Page excerpt:
[Start of section]
In order to keep the whole assembly as compact as possible, we decided to host the primary pump within the table built to support the chamber. In the top part of the table, directly in contact with the vacuum chamber, the middle transverse structural profile is missing, in order to have some clearance and keep the vacuum hose from the primary pump attached to the chamber even when the mobile part of the chamber is displaced apart from the fixed one.

IV.

Optical and Electronic Equipment

SCOUT has some electronic equipment to provide additional features useful to control and manage the experimental instrumentation. Beyond the capability of measuring the internal pressure of the vacuum chamber, a couple of PT100 probes enable the temperature monitoring from outside. Peltier cells can be used to cool or heat small part of the experiment set-up and cryocooler could be used too (in the next future).

A couple of vacuum compatible micrometric translation stages (with a stroke respectively of 75 and 200 mm) can be mounted to provide x-y movement capability and can be interfaced to an additional rotation stage if needed. These vacuum motors enable a high resolution positioning, 0.5 μm, and repeatability better than 10 μm and can be used to change the setup configuration of an experiment maintaining the chamber closed and preserving the vacuum condition.

The XUVLab is then equipped with several instruments that can be easily interfaced to SCOUT in order to conduct a wide range of investigation involving the UV and visible band.

Several source are available (hollow cathode, spectral lamps) that can be connected to two monochromators to cover the wavelength range 30 -1100 nm.

A calibrated Photodiode (PD), enhanced for the UV detection, can be used for calibration purposes in the range 5-254 nm. A series of PhotoTubes (PT) and PhotoMultiplier Tubes (PMT) constitute the detecting system to monitor the UV radiation at very low intensity. Thanks to the use of a high voltage Power Supply and of a “Photon Counting Unit” we can monitor also extremely low light flux.

All the auxiliary devices needed to control an experiment could be managed directly from a PC that collects all the data incoming from the probes, motors and detectors accommodated inside the chamber and that can be remotely controlled. A dedicated Labview (by National Instruments) interface was generated in order to manage, on a single computer screen, all the interactions with the devices.
[End of section]
[Chart-based quiz listing]
[Start of section]
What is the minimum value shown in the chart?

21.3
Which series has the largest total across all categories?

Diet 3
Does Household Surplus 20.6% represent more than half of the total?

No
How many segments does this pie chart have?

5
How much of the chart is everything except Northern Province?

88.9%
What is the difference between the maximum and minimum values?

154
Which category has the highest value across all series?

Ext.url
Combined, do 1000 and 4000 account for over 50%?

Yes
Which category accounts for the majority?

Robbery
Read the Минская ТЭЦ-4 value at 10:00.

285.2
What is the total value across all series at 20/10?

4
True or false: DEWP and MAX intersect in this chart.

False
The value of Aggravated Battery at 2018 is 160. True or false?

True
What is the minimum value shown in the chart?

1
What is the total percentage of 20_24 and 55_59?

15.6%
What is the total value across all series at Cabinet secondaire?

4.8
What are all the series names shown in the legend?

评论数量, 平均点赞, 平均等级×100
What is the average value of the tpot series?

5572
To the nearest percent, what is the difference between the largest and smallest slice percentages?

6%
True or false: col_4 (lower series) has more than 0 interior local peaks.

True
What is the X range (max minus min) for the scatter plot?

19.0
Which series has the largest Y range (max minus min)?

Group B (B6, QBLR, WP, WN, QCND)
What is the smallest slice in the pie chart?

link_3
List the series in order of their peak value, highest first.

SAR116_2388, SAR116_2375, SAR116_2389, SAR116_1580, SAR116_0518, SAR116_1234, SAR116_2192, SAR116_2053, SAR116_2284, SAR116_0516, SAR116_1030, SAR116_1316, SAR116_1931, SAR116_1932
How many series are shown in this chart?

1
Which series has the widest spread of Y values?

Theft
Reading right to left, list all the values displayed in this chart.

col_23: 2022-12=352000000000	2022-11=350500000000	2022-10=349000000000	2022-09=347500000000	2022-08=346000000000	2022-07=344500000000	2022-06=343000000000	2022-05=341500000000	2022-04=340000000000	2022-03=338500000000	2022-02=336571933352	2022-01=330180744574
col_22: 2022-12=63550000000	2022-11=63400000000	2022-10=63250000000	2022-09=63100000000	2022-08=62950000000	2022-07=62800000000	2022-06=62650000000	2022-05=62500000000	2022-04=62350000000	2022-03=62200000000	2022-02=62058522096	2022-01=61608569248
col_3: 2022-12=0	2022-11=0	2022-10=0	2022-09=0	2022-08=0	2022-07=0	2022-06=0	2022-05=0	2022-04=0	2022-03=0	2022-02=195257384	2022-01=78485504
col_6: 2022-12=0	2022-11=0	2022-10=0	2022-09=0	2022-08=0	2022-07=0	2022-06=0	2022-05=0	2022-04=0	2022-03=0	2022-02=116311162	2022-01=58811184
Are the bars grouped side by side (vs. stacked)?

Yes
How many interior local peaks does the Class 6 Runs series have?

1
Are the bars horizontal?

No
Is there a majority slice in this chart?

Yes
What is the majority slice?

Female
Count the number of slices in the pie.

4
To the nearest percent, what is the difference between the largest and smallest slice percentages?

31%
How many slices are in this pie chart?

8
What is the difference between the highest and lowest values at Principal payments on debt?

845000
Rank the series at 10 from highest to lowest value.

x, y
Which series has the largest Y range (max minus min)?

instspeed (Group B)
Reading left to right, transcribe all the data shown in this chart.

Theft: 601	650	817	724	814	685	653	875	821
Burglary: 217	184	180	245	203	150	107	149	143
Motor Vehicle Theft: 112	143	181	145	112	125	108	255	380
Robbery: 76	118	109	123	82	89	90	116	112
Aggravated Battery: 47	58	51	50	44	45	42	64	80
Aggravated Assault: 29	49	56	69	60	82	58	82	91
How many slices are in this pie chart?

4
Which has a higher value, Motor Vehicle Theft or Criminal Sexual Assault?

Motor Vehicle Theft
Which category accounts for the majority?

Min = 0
[End of section]
Directions for this task: Update the SCOUT passage between "A calibrated Photodiode" and "low light flux.", inclusive, changing "detecting system" to "detection system". The listing is independent material, unconnected to the SCOUT passage.

Response:
A calibrated Photodiode (PD), enhanced for the UV detection, can be used for calibration purposes in the range 5-254 nm. A series of PhotoTubes (PT) and PhotoMultiplier Tubes (PMT) constitute the detection system to monitor the UV radiation at very low intensity. Thanks to the use of a high voltage Power Supply and of a “Photon Counting Unit” we can monitor also extremely low light flux.